Source document:

+ + + +

Okay I went to computer and C drive and properties and tools...this time I also checked the option for it to check sectors and fix those (I do not think I checked that box before). So it is doing I guess what would be called a complete disk check including sectors...


----------



## John415 (Nov 10, 2012)

...I am beginning to think (but I do not know what is inside a hard drive) that something inside that hard drive has some sort of lever that must move because that is what it sounds like when you hit the start button - something moves somewhere as if something is being placed somewhere....and my thought is that whatever is moving is somehow not completing the entire move to make a solid boot up connection. As if it moves partially into place but then gets stuck before it makes a solid connect. In theory...Imagine this and this is sort of what I mean> Remember those old out of date record players with the easily breakable 33 speed and 45 speed records from WAY back in the 50's and 60's...'Phonographs' I think they called them. Well you use to have to move that arm with the needle on it and sit it on the record for it to play - and where ever you sat it is where it began to play on the spinning disk. Well then they created the mechanical arm that once you turned the machine on the record wheel would spin and then it would drop the record onto the spinning wheel and the playing arm with the needle that sat on the record would automatically move into play at the beginning and then sit slowly down onto the record and it would begin to play sound. Well...this is what it seems like to me> Inside of something/some/where on this machine - it sounds as if something is moving and not quite completing its intended task each time - which logically (to me) would be that final connection (like the arm of the phonograph sitting completely down so that the sound will play from the record and the needle contact). So to me, it as if that arm is moving over across something and then when it is suppose to 'drop' onto a surface - it fails to do so - thereby NOT making the window of the computer boot up and light up. Does this make any logical sense to you guys that know more about this computer stuff? So is there an arm or movable part somewhere (besides the wheel of the DVD player) that could be moving the moment I hit the power button but it fails to complete its cycle and make full contact? - And thereby as I keep doing it over and over it sometimes is successful and makes that contact and boots the computer by completing its intended contact?


----------



## John415 (Nov 10, 2012)

Okay..it is on stage 4 of 5 and only 12% complete but says this (verbatim) so far>

CHKDSK is verifying files (stage 1 of 5)...
497920 files records processed.
File verification completed.
507 large file records processed.
0 bad file records processed.
56 reparse records processed.
CHKDSK is verifying indexes (stage 2 of 5)...
568514 index entries processed.
Index verification completed.
0 unindexed files scanned.
0 unindexed files recovered.
CHKDSK is verifying security descriptors (stage 3 of 5)...
497920 file SDs/SIDs processed.

+ + + +

Entries shown:
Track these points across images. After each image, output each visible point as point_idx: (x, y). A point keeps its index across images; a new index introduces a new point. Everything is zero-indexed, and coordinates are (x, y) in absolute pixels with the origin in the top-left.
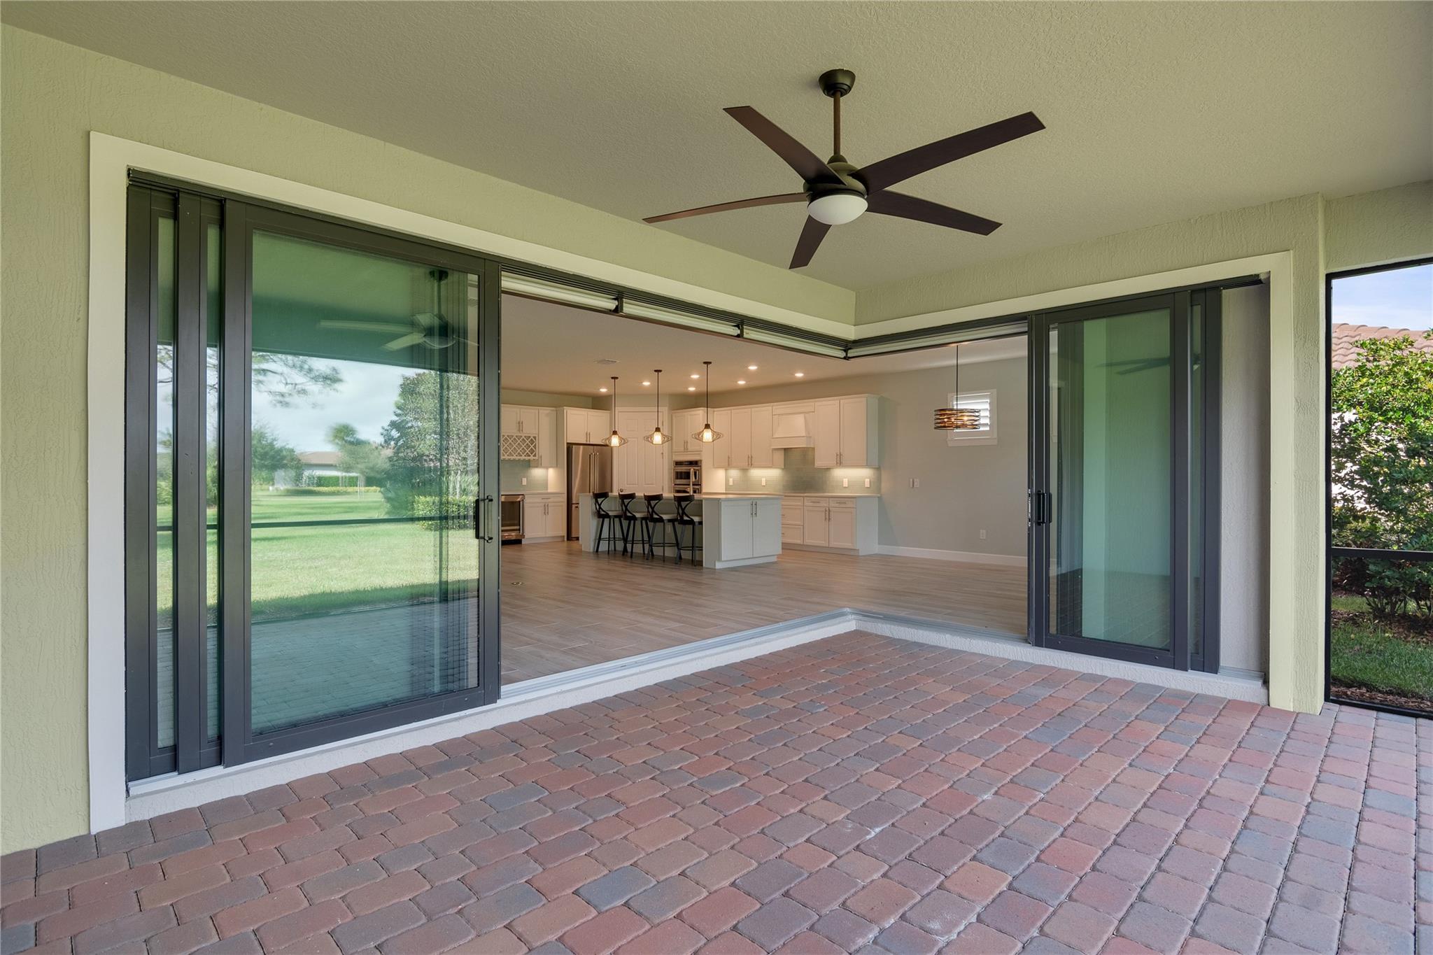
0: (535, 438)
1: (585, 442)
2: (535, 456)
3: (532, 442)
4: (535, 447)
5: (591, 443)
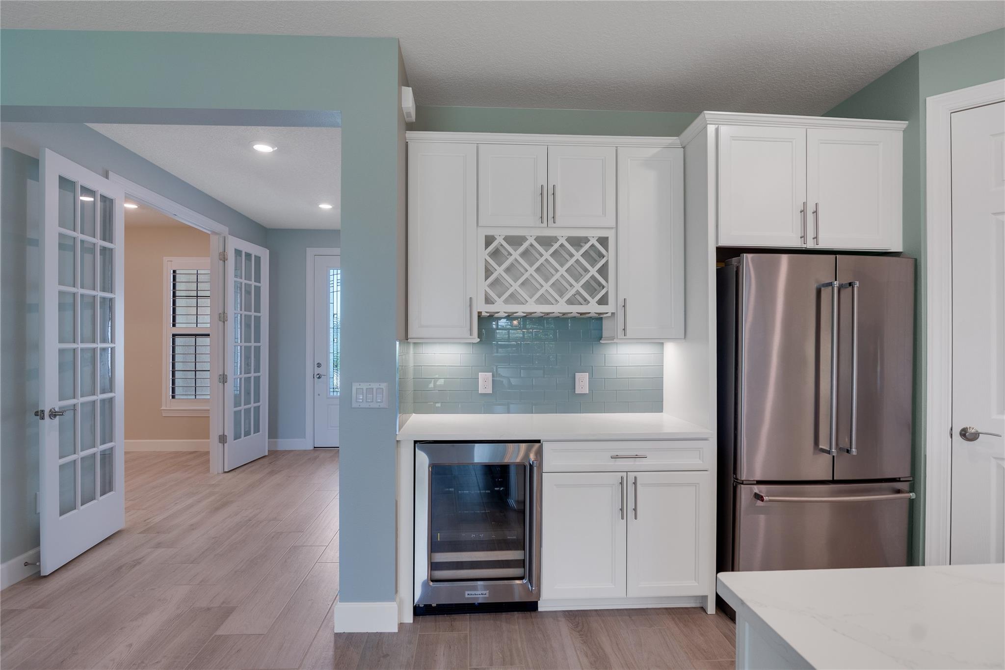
0: (603, 241)
1: (796, 243)
2: (603, 301)
3: (593, 256)
4: (603, 271)
5: (822, 245)
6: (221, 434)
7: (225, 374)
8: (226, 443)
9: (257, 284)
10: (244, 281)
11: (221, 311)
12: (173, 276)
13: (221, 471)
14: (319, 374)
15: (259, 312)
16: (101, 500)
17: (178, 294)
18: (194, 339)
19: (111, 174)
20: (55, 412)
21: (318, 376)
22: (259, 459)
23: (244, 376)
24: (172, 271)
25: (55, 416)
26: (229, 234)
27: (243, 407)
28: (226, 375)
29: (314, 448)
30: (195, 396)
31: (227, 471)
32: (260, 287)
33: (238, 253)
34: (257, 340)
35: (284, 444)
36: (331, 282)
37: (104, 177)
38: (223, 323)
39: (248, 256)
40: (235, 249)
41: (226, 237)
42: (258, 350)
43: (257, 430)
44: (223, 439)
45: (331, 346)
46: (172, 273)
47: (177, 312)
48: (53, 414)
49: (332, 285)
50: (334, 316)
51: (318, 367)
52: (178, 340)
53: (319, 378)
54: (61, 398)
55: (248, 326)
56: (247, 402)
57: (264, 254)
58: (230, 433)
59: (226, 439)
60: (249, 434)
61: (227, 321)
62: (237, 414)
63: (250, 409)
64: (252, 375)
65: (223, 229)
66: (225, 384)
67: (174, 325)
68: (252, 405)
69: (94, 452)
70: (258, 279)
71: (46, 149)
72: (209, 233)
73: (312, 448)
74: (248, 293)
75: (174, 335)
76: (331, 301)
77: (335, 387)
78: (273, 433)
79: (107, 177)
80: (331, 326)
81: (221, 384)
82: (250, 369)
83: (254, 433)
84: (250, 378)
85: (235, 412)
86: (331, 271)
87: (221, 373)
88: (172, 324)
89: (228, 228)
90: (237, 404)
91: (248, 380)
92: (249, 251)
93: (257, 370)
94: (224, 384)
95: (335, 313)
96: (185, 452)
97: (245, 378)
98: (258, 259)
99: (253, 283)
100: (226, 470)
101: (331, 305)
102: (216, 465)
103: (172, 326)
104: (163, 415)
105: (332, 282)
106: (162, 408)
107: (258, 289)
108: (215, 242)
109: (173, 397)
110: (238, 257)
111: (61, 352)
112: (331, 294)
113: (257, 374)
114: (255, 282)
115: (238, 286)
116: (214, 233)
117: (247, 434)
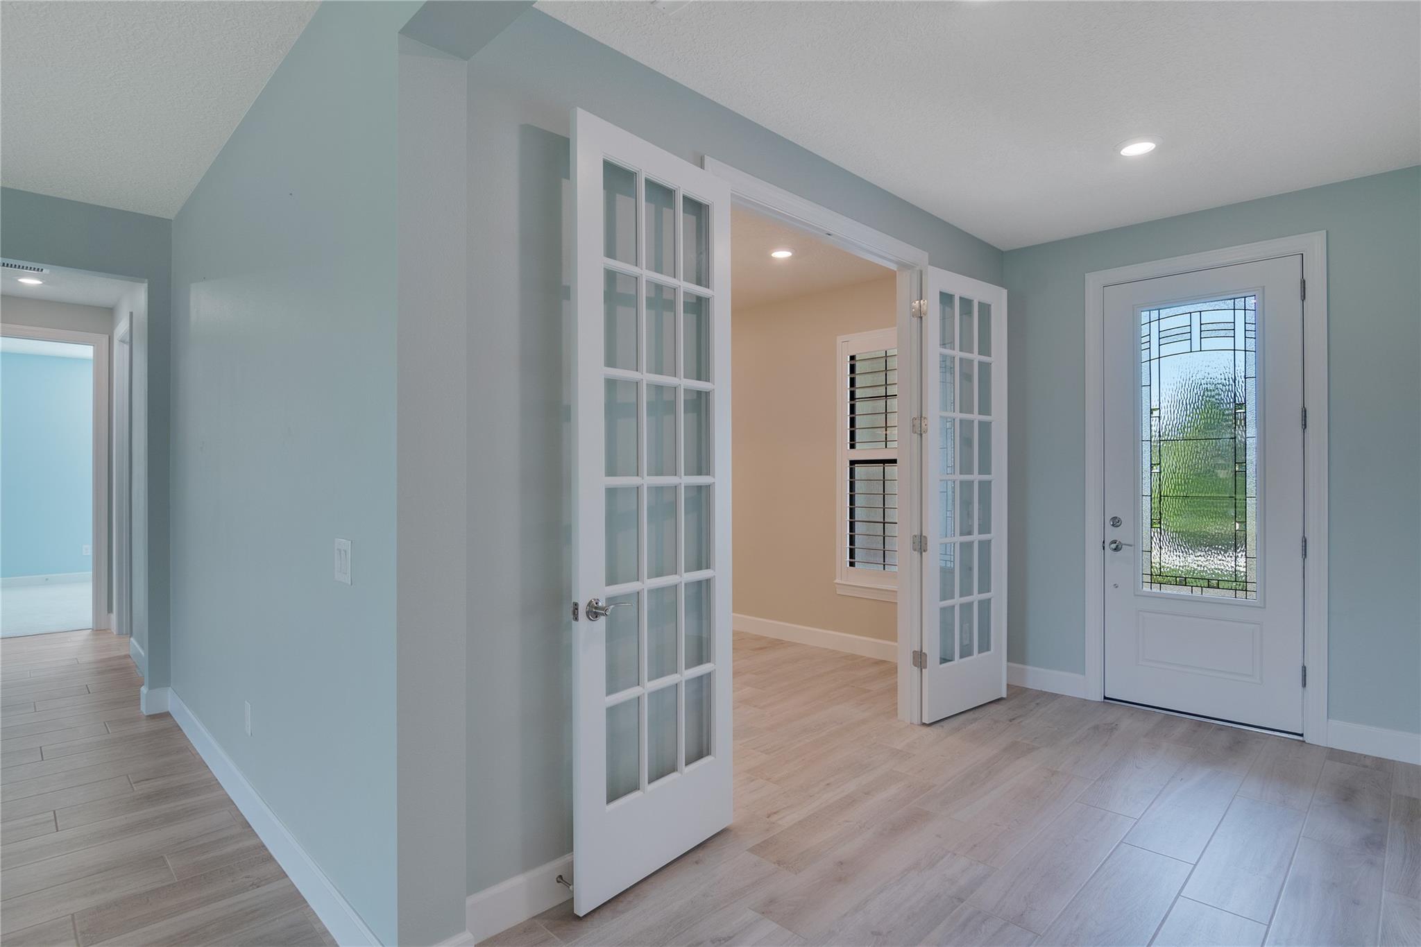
6: (917, 649)
7: (924, 534)
8: (925, 667)
9: (984, 358)
10: (957, 354)
11: (915, 415)
12: (851, 365)
13: (916, 720)
14: (1114, 542)
15: (989, 414)
16: (687, 772)
17: (858, 394)
18: (882, 468)
19: (707, 159)
20: (596, 608)
21: (1114, 546)
22: (990, 703)
23: (959, 539)
24: (849, 357)
25: (596, 615)
26: (929, 264)
27: (957, 600)
28: (925, 537)
29: (1105, 698)
30: (884, 565)
31: (927, 723)
32: (989, 365)
33: (946, 298)
34: (985, 468)
35: (1040, 678)
36: (1144, 340)
37: (697, 165)
38: (919, 436)
39: (966, 303)
40: (940, 292)
41: (924, 272)
42: (985, 487)
43: (985, 646)
44: (920, 659)
45: (1147, 481)
46: (849, 360)
47: (858, 424)
48: (594, 612)
49: (1147, 345)
50: (1151, 413)
51: (1113, 525)
52: (858, 469)
53: (1116, 549)
54: (611, 580)
55: (967, 442)
56: (966, 591)
57: (997, 298)
58: (932, 651)
59: (926, 661)
60: (970, 654)
61: (926, 432)
62: (946, 613)
63: (970, 605)
64: (976, 537)
65: (916, 255)
66: (924, 553)
67: (852, 446)
68: (976, 597)
69: (675, 682)
70: (985, 349)
71: (578, 108)
72: (893, 267)
73: (1100, 698)
74: (966, 377)
75: (853, 463)
76: (1145, 381)
77: (1155, 571)
78: (1017, 652)
79: (702, 167)
80: (1146, 436)
81: (916, 554)
82: (972, 526)
83: (979, 653)
84: (971, 543)
85: (943, 610)
86: (1145, 316)
87: (917, 532)
88: (849, 445)
89: (926, 255)
90: (946, 594)
91: (966, 547)
92: (967, 295)
93: (985, 527)
94: (921, 553)
95: (1155, 405)
96: (869, 659)
97: (961, 544)
98: (985, 309)
99: (976, 357)
100: (926, 721)
101: (1145, 390)
102: (907, 709)
103: (849, 448)
104: (838, 593)
105: (1147, 339)
106: (836, 581)
107: (985, 369)
108: (905, 284)
109: (852, 564)
110: (948, 309)
111: (611, 493)
112: (1145, 366)
113: (984, 537)
114: (979, 354)
115: (946, 365)
116: (904, 266)
117: (966, 652)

+ + + +

Copy the part of the forum thread that opens with the words "507 large file" and closes with "Index verification completed.", substituting "index items" for each occurrence of "index entries".

507 large file records processed.
0 bad file records processed.
56 reparse records processed.
CHKDSK is verifying indexes (stage 2 of 5)...
568514 index items processed.
Index verification completed.